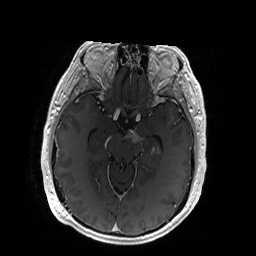
Brain MRI from a brain-tumour surgery series, one axial slice; position 114 of 192 along the scan axis; T1-weighted post-contrast; 256 × 256 image matrix, field of view 256 × 256 mm. From the clinical record (not read from this slice): histopathology: Glioblastoma; WHO grade: 4; IDH mutation: no.
Outlined on this slice (manually delineated by an expert):
- tumour: box from (x=126, y=130) to (x=160, y=154) px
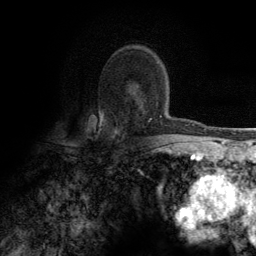
Breast MRI (dynamic contrast-enhanced), one axial slice; slice 83 of 134 in the series (ordered by position); cropped to one breast; dynamic contrast-enhanced series, time point 2 of 6 at this slice position (early post-contrast); 3 T; TE 2.8 ms, TR 7.7 ms; 256 × 256 image matrix, field of view 170 × 170 mm. Female patient.
Outlined on this slice (semi-automatically segmented with operator editing):
- enhancing-tissue mask used for the functional tumour volume (all voxels passing the contrast-enhancement thresholds inside the analysis volume; usually the tumour): box from (x=100, y=62) to (x=162, y=137) px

Work order:
The answer must be every line of the entries that includes the word "Outlined".

Response to this task:
Outlined on this slice (manually delineated by an expert):
Outlined on this slice (semi-automatically segmented with operator editing):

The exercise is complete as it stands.